The highest level of colour saturation is found in the R graph, in which saturation bloc 11 is used. However, the clarinet is still playing comparatively long notes. That is because the position on the two different graphs generate different saturation blocs, and thus different levels of harmonic rhythm. Bars 43 and 44 are shown below, with their corresponding positions in the data graphs.

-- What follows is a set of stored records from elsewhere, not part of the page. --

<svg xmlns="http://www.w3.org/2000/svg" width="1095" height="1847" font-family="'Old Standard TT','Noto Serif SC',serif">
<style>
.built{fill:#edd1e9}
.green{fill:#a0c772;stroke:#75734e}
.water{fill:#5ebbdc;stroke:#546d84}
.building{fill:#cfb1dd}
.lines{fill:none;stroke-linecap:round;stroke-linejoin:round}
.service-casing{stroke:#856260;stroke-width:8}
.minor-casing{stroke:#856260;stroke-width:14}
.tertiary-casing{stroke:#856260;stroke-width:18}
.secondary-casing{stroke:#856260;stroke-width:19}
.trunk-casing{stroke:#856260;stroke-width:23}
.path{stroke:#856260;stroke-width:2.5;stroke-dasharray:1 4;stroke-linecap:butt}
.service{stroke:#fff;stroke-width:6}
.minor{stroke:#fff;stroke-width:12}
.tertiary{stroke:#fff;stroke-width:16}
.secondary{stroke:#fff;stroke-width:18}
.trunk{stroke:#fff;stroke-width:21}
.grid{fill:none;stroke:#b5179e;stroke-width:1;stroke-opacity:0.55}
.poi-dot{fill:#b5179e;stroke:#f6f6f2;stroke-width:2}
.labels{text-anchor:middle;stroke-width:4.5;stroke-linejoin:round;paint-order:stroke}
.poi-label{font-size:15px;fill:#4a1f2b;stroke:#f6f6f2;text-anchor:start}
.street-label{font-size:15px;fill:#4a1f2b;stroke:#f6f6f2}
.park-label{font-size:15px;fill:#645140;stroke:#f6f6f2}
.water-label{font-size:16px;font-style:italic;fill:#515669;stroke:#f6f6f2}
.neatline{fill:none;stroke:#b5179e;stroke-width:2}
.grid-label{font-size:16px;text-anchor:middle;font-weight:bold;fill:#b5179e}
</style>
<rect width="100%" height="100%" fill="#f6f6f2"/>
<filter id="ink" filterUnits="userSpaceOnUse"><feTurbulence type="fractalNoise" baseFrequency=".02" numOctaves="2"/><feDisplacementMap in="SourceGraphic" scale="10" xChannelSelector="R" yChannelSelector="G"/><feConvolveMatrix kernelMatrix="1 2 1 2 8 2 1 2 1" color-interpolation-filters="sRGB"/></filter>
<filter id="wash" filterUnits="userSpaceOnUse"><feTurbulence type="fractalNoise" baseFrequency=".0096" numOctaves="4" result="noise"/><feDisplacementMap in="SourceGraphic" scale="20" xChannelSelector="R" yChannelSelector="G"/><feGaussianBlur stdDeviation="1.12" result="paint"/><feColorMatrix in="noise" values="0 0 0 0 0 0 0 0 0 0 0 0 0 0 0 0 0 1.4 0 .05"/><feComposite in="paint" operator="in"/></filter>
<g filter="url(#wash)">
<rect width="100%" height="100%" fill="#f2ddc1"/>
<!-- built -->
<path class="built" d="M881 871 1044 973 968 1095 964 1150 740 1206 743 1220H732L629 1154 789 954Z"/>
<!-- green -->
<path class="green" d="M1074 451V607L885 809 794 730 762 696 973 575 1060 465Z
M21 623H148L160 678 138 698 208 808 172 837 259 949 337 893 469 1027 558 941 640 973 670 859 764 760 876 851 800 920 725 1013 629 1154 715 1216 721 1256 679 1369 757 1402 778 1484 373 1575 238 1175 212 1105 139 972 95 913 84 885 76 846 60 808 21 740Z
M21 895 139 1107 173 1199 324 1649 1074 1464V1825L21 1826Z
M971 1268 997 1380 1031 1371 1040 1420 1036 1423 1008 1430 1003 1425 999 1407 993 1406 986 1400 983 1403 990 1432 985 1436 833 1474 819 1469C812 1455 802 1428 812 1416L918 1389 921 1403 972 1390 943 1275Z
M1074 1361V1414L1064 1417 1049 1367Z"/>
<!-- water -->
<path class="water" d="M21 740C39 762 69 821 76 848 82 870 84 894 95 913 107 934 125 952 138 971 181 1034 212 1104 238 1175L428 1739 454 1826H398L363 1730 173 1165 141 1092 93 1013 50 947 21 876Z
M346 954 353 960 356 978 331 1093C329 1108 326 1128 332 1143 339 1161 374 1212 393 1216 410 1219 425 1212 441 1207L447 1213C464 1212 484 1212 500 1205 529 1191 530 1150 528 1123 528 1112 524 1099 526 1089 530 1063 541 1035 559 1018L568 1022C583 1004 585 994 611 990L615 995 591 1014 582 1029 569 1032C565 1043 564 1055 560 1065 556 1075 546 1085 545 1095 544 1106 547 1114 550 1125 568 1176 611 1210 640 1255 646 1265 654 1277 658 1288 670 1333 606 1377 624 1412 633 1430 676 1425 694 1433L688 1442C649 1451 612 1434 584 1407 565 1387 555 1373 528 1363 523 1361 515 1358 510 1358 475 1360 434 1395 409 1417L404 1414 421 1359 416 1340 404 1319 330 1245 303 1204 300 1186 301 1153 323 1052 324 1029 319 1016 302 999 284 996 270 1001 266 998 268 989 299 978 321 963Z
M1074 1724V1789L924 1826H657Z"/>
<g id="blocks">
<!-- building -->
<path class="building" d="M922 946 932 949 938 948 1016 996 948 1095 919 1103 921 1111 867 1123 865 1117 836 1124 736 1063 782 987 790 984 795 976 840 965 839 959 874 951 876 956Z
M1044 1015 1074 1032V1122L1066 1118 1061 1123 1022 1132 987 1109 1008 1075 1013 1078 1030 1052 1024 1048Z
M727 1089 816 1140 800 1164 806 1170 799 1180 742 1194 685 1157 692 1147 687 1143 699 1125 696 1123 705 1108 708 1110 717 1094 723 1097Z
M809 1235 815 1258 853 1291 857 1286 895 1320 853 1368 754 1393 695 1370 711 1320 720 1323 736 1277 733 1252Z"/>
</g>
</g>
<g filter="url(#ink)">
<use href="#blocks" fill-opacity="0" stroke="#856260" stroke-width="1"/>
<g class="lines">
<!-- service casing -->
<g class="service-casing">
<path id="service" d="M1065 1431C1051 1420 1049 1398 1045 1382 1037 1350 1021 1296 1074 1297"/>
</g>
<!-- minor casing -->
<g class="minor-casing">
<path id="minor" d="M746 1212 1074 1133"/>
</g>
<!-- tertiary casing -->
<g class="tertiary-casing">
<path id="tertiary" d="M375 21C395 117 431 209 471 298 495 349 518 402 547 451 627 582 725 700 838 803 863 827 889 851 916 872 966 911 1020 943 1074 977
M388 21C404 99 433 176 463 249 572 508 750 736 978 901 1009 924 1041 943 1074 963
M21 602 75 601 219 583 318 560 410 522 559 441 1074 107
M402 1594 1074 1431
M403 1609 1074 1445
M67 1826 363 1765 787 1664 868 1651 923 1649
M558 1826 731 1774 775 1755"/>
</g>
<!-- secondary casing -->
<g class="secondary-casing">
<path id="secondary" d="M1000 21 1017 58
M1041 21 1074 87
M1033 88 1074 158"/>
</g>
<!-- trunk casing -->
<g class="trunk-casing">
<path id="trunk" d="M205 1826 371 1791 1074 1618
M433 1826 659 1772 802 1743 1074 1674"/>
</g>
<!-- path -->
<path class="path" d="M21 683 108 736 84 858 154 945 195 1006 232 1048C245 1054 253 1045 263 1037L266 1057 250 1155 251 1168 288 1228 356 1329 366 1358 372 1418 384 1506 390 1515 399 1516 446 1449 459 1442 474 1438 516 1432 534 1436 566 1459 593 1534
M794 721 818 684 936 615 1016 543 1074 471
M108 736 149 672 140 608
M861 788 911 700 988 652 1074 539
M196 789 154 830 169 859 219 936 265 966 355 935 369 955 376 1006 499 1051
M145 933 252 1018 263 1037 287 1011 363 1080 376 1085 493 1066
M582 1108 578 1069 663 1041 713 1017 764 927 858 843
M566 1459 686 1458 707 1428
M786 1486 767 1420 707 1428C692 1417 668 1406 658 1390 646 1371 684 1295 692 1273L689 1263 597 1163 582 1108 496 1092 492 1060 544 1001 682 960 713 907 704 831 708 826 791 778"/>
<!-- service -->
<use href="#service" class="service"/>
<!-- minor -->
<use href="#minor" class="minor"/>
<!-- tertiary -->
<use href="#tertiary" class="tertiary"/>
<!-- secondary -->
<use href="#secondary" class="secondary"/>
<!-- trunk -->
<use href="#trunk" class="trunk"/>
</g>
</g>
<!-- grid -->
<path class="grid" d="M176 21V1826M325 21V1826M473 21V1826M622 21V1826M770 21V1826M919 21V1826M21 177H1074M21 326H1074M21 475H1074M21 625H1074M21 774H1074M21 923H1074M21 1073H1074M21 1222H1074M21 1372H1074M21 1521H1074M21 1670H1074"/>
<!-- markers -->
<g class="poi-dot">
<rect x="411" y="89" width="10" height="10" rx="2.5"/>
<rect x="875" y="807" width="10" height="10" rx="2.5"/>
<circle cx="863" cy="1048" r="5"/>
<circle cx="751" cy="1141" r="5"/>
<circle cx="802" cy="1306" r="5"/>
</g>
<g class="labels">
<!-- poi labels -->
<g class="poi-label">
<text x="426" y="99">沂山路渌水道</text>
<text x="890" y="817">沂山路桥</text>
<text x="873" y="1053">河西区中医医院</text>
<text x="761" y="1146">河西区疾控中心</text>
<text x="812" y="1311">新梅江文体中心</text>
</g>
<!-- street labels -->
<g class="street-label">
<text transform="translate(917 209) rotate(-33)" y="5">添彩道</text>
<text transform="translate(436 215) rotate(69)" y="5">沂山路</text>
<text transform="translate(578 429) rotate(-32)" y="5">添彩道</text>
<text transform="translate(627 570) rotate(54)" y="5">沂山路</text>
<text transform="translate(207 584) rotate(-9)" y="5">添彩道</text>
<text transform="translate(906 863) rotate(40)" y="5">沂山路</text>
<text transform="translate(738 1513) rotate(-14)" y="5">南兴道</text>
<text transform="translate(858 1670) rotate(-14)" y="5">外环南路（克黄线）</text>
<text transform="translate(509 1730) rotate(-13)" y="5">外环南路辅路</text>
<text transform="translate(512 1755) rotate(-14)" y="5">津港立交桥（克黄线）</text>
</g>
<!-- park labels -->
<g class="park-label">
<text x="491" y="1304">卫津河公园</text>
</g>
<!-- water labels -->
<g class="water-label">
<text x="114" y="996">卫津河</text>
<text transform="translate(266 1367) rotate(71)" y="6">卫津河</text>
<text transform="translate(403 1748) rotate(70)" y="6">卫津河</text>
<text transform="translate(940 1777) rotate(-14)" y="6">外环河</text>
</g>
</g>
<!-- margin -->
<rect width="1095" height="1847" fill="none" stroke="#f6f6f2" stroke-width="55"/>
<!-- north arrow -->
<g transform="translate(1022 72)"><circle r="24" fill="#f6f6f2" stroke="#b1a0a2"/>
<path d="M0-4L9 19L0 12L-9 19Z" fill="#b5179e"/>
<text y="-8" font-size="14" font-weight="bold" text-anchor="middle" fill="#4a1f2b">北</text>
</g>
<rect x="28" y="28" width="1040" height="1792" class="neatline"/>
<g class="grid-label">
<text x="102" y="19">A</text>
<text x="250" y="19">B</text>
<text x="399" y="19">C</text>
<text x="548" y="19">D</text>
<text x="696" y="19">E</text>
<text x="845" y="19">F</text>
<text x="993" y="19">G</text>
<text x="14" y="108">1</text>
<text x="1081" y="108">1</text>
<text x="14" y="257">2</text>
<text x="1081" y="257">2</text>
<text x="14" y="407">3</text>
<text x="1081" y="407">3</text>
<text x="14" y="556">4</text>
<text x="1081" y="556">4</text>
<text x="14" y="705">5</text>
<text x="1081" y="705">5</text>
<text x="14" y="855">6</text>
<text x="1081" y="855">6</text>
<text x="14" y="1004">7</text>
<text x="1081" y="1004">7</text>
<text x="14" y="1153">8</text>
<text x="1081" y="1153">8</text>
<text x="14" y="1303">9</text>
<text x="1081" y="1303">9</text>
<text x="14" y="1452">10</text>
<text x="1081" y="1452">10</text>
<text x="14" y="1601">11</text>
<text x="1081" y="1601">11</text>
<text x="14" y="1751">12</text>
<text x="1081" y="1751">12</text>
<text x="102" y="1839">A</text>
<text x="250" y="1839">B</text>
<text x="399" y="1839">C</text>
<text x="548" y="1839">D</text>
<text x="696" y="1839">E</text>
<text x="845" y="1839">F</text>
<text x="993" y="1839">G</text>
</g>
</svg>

Sonfiying the data graphs also creates interesting and definitive structural moments. For example, each filtered graph (R, G, B) ends with a zero reading of colour saturation for several points. However, due to the dual structure shown above, the clarinet’s RGB graph gives a saturation reading above zero. This creates clarinet ‘solos’ that bridge the space from the end of one filtered graph to the next; creating the impression of structural ‘movements’ as shown below:
Whilst not exhaustive in any sense, this article has attempted to give an introduction to how data sonification can be used in contemporary classical composition. RGB (2019) is an example of the possibilities that can arise when combining data sonification with 12–tone composition. I think it provides an effective balance between formalism and intuition that allows the composer to engage with both musical and computational considerations. Through experimentation with both the musical inputs (the R/G/B cells etc.), and the computational inputs (choice of image, heterogeneity of data sets), it is hoped that a rich variety of musical structures and materials will be uncovered, thus allowing for a truly expressive amalgamation of the formal and the poetic on both surface and structural levels.
2. The reason for this being that in 2017, I composed a piece for piano duet that used the visual, immediate, shapes of the painting as a compositional tool (see Out of the Web: Approximationon my website).
3. C. Scaletti in D. Worrall, ‘Introduction to Data Sonification’, in R. T. Dean (ed.), The Oxford Handbook of Computer Music, OUP, 2011, p. 312–313.